The trial court erred in entering a decree vacating the deed. To support plaintiff's claim, she testified in substance that her father (Joseph Nikrandt) was sick for two years before he died, was paralyzed and had a stroke; that they didn't understand a word he *146 said; that he didn't talk, just babbled; that he couldn't hold a rational conversation. Her sister Martha, likewise interested in setting aside the deed, gave similar testimony. The doctor, who was sworn for the plaintiff, testified that he could not carry on an intelligent conversation with the deceased, but admitted that it was because the deceased talked the Polish language, which witness did not understand. He refused to testify, after repeated questioning, that the deceased could not utter words.

"Q. But you couldn't testify directly as to his mental condition?

"A. No, I wouldn't want to testify as to his mental condition.

"Q. But you are positive, even after the time of the first stroke, in between the first and the second, he did carry on conversations with the family?

"A. There seemed to be difficulty.

"Q. He was uttering words?

"A. Yes."

That was the essential extent of plaintiff's proofs.

For the defendants, the scrivener who prepared the deed testified that the deceased answered all his questions, told him that he wanted the defendants to have the property; that he asked the deceased if he wanted to dispose of his property, who he wanted to give it to, and that the deceased said in Polish that he wanted his son-in-law and daughter (defendants) to get it. Defendant Andrew Waligora in his own behalf testified that his father-in-law lived with them off and on up to his dying day; that Nikrandt was able to talk and hold a conversation; that he carried on a conversation with Nikrandt up to the day previous to the latter's death; that Nikrandt spent about half the time with the defendants. The defendant Mary Waligora testified that her father was able to talk and she was able to talk with him *147 right up to the time that he died. A tenant who paid rent to Nikrandt testified that he visited with him frequently, talked his own language, and that Nikrandt always gave rational answers and that his mind was not affected. Other witnesses testified along similar lines.

The record is devoid of any satisfactory proof that the deed was obtained by fraud, misrepresentation or forgery. The plaintiff did not sustain the burden of proof as to the mental incompetency of the deceased to execute the deed. There was some disputed testimony that the deceased told the grantees they were to give some sum of money to other heirs. The question is raised whether actual and adequate consideration is necessary to support a conveyance from a father to his daughter and son-in-law. It is not. Warren v. Tobey, 32 Mich. 45; Meade v. Robinson, 234 Mich. 322.

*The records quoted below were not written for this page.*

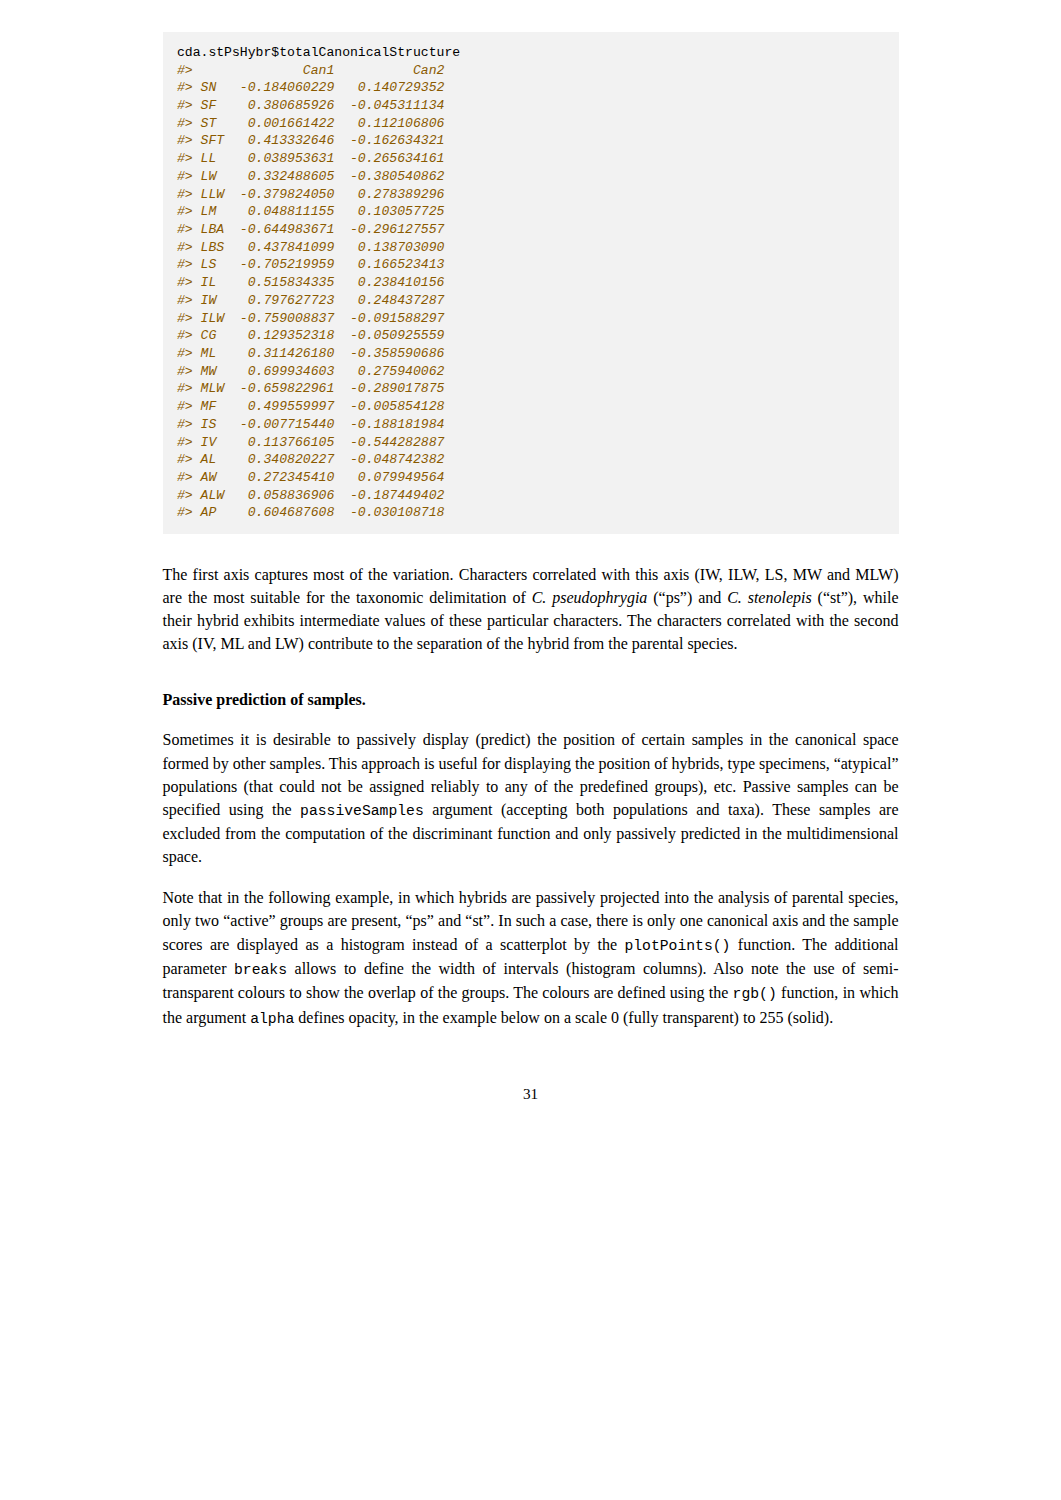cda.stPsHybr$totalCanonicalStructure
#>              Can1          Can2
#> SN   -0.184060229   0.140729352
#> SF    0.380685926  -0.045311134
#> ST    0.001661422   0.112106806
#> SFT   0.413332646  -0.162634321
#> LL    0.038953631  -0.265634161
#> LW    0.332488605  -0.380540862
#> LLW  -0.379824050   0.278389296
#> LM    0.048811155   0.103057725
#> LBA  -0.644983671  -0.296127557
#> LBS   0.437841099   0.138703090
#> LS   -0.705219959   0.166523413
#> IL    0.515834335   0.238410156
#> IW    0.797627723   0.248437287
#> ILW  -0.759008837  -0.091588297
#> CG    0.129352318  -0.050925559
#> ML    0.311426180  -0.358590686
#> MW    0.699934603   0.275940062
#> MLW  -0.659822961  -0.289017875
#> MF    0.499559997  -0.005854128
#> IS   -0.007715440  -0.188181984
#> IV    0.113766105  -0.544282887
#> AL    0.340820227  -0.048742382
#> AW    0.272345410   0.079949564
#> ALW   0.058836906  -0.187449402
#> AP    0.604687608  -0.030108718
The first axis captures most of the variation. Characters correlated with this axis (IW, ILW, LS, MW and MLW) are the most suitable for the taxonomic delimitation of C. pseudophrygia (“ps”) and C. stenolepis (“st”), while their hybrid exhibits intermediate values of these particular characters. The characters correlated with the second axis (IV, ML and LW) contribute to the separation of the hybrid from the parental species.
Passive prediction of samples.
Sometimes it is desirable to passively display (predict) the position of certain samples in the canonical space formed by other samples. This approach is useful for displaying the position of hybrids, type specimens, “atypical” populations (that could not be assigned reliably to any of the predefined groups), etc. Passive samples can be specified using the passiveSamples argument (accepting both populations and taxa). These samples are excluded from the computation of the discriminant function and only passively predicted in the multidimensional space.
Note that in the following example, in which hybrids are passively projected into the analysis of parental species, only two “active” groups are present, “ps” and “st”. In such a case, there is only one canonical axis and the sample scores are displayed as a histogram instead of a scatterplot by the plotPoints() function. The additional parameter breaks allows to define the width of intervals (histogram columns). Also note the use of semi-transparent colours to show the overlap of the groups. The colours are defined using the rgb() function, in which the argument alpha defines opacity, in the example below on a scale 0 (fully transparent) to 255 (solid).
31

The record shows that Anna Angel, plaintiff herein, is one of the heirs at law. An order should be entered directing that the other heirs at law be joined herein as plaintiffs. 3 Comp. Laws 1929, § 14021 (Stat. Ann. § 27.665). The order should provide that if any heir at law refuses to join as plaintiff, he should for such reason be made a defendant. 3 Comp. Laws 1929, § 14018 (Stat. Ann. § 27.662). The clerk should give notice to such added parties. Upon joining such parties, and unless cause to the contrary is shown therefor within 30 days from such notice, a decree should be entered herein setting aside the decree of the court below and dismissing the bill of complaint, with costs.